“…Oraya vurmuştu güneş.Bir de kuşların kanatlarına.Güneşin batışı çok güzel olurmuş, öyle mi?Ben hiç görmedim batışını.Doğuşunu da görmedim.Nevin diyor ki: Kuşlar bizim için yakalıyormuş güneşin son ışıklarını.Biz günbatımını onların kanatlarında görelim diye. Bu akşam yine kuşların kanadında batıyordu güneş.
” Biraz daha bakalım.”dedim.
“Olmaz!”dedi anahtarlı teyze. Biraz geç kapatsın kapıyı diye Zeynep de söyledi, ama olmazmış. Akşamı geciktirmezmiş. Sen akşamı geciktirebilir misin misin İnci?”
Bu yaşananlara tanıklık etmiş birinin ağzından o günleri yeniden dinlemek büyük keyifti. Evet, “Uçurtmayı Vurmasınlar “ kitabını incelediğimiz Hazırlık sınıflarının söyleşi konuğu Feride Çiçekoğlu’ydu.
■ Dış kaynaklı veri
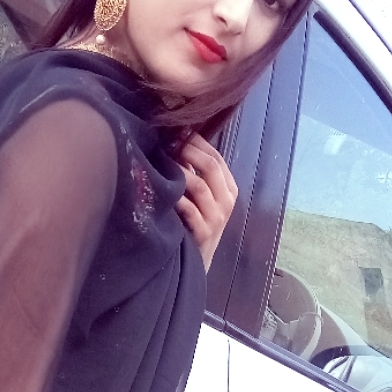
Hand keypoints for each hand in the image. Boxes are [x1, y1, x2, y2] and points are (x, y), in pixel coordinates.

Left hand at [175, 134, 237, 272]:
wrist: (197, 261)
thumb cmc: (195, 224)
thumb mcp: (200, 198)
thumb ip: (194, 174)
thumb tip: (176, 143)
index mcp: (228, 189)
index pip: (216, 157)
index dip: (196, 142)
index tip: (178, 131)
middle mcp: (227, 201)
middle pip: (210, 166)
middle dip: (188, 151)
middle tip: (168, 142)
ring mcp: (216, 218)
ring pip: (199, 185)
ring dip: (179, 172)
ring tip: (162, 162)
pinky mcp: (204, 233)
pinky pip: (189, 209)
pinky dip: (176, 197)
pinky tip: (163, 190)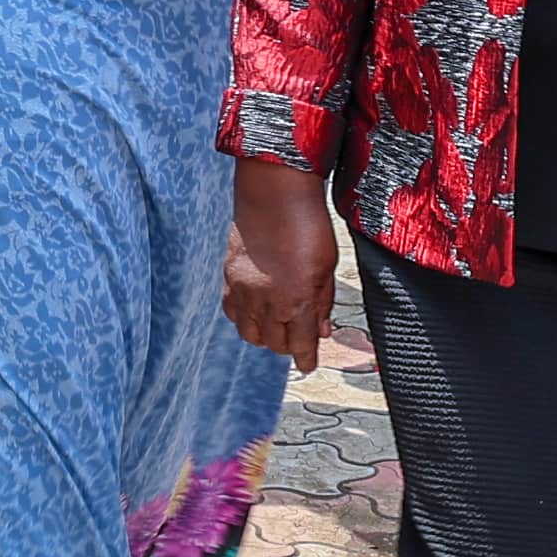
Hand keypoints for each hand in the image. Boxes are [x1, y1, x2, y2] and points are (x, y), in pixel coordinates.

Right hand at [224, 158, 343, 368]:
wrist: (273, 193)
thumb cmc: (307, 223)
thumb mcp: (327, 267)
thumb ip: (323, 302)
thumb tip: (322, 329)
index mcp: (297, 301)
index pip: (301, 345)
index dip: (306, 358)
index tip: (308, 363)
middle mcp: (267, 302)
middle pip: (275, 343)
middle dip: (289, 345)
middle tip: (299, 337)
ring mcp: (243, 291)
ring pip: (250, 333)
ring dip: (266, 335)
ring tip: (277, 325)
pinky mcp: (228, 277)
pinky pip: (232, 312)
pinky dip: (245, 318)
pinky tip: (256, 309)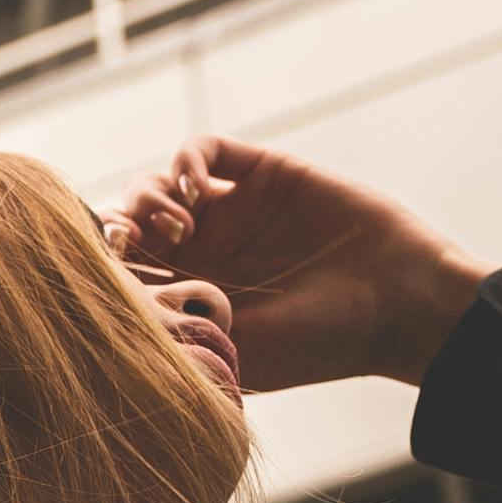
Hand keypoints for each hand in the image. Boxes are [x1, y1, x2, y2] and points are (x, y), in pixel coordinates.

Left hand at [101, 136, 479, 393]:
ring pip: (159, 184)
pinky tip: (193, 188)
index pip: (126, 270)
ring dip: (149, 196)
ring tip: (177, 223)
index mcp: (194, 298)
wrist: (397, 303)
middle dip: (119, 226)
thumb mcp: (239, 352)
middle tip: (131, 241)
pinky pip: (203, 150)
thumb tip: (110, 310)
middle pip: (133, 223)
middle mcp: (208, 253)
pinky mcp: (264, 171)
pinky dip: (184, 159)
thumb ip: (179, 327)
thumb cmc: (324, 344)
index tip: (105, 270)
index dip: (104, 263)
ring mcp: (234, 209)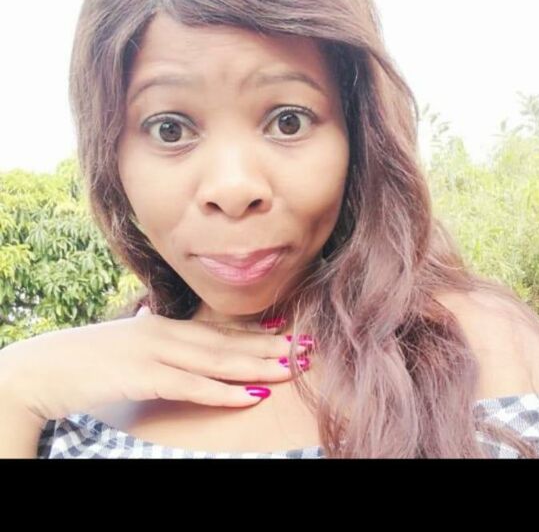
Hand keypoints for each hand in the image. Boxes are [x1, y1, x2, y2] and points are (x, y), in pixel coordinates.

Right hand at [0, 311, 311, 423]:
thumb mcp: (130, 344)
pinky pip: (193, 386)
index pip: (221, 330)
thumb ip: (156, 340)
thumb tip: (168, 329)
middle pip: (229, 342)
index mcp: (166, 325)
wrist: (49, 368)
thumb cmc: (90, 360)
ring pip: (219, 361)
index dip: (257, 332)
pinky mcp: (146, 376)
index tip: (290, 330)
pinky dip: (224, 391)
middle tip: (307, 348)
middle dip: (270, 347)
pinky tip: (251, 395)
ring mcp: (158, 352)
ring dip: (258, 365)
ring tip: (291, 368)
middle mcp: (168, 333)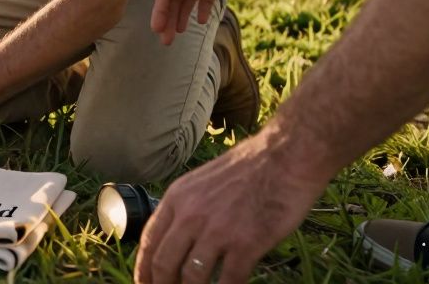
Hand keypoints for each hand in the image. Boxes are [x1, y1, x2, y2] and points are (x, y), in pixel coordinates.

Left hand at [134, 131, 328, 283]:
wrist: (285, 157)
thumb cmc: (248, 168)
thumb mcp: (202, 181)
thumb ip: (187, 209)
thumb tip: (178, 238)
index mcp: (177, 198)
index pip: (149, 241)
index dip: (143, 269)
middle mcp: (191, 215)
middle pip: (164, 263)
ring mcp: (218, 231)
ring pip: (192, 277)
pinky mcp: (246, 244)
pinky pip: (228, 281)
Günümüzden çok uzakta kalan o dönem ve şartlara yabancı olan öğrencilerimiz yazarın anıları ile yolculuk ettiler o günlere.
Mimarlık doktora öğrencisi iken haksızlığın vicdanını rahatsız ettiğini,yaşanmışlıkların da kendisini tesadüfen yazmaya yönelttiğini dile getirdi.Uçurtmayı Vurmasınlar ve diğer kitaplarını da yazın hayatına böylece kazandırmış oldu.
Söyleşisini, özgürce uçan, umudun simgesi olan Uçurtmalar gibi bize bir gelecek dileyerek sonlandırdı Feride Çiçekoğlu.